Other anglers got a mixed bag of lings, rockfish and cabbies following the same techniques and using Scampis and leadfish.
This week calls for 15 to 20 knot northwest winds. The key is getting out at first light, staying halfway between shore and the red can and only heading a little way downhill.
The rockfish and lings are now inside the reefs just southeast of the bell. If you go past the can, the winds will pick you up and then you could get into trouble.
On Sunday the Coast Guard closed the bar at 6:30 a.m. to prevent boaters from coming back at a minus tide, when the bar was at its worst.
It is always best if you plan your trips around the tides. Try to plan your trips so you are returning as the tide is coming in and at high slack. Avoid extreme tides if possible. The worst time to cross any bar is on a screaming outgoing tide.
The crab are starting to thin out a little bit but are still in good shape. One of the local crabbing sharpies says you can limit out on Dungeness crab in two to three hours if you're using three pots and follow a couple of tips.
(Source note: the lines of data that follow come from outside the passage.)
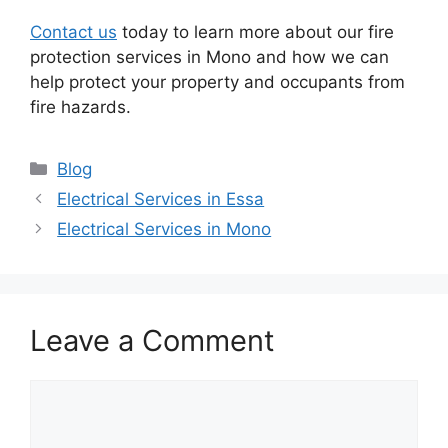
Contact us
today to learn more about our fire
protection services in Mono and how we can
help protect your property and occupants from
fire hazards.
Categories
Blog
Electrical Services in Essa
Electrical Services in Mono
Leave a Comment
Comment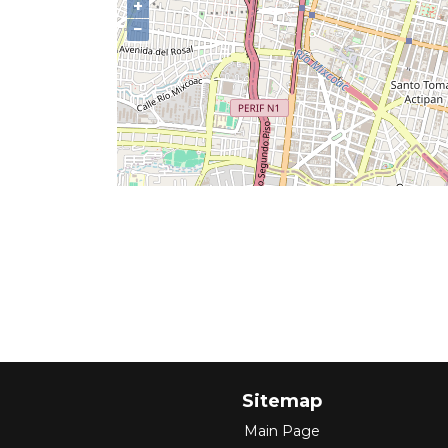
+
−
Sitemap
Main Page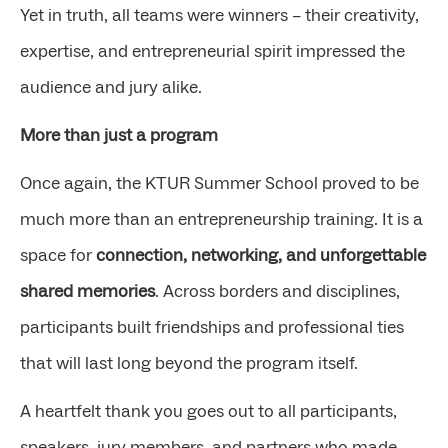
Yet in truth, all teams were winners – their creativity,
expertise, and entrepreneurial spirit impressed the
audience and jury alike.
More than just a program
Once again, the KTUR Summer School proved to be
much more than an entrepreneurship training. It is a
space for
connection, networking, and unforgettable
shared memories
. Across borders and disciplines,
participants built friendships and professional ties
that will last long beyond the program itself.
A heartfelt thank you goes out to all participants,
speakers, jury members, and partners who made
Use as much bait in your pots as possible and hang your bait as far away from the door as you can. Be sure to check underneath the crab to identify whether they are male or female. All females must be discarded.
On any given day you can get all the hanging bait you want from the fillet station. Do not use a cabezon for hanging bait because a cabbie is a crab's natural enemy.
Lay three pots in sandy bottom in 40, 30 and 20 feet of water. Move the other two pots where you're getting the most crab.
If seals are bothering your pots, use turkey legs rather than chicken.
The limit is 12 crab per person daily, measuring 5 3/4 inches across the inside of the points.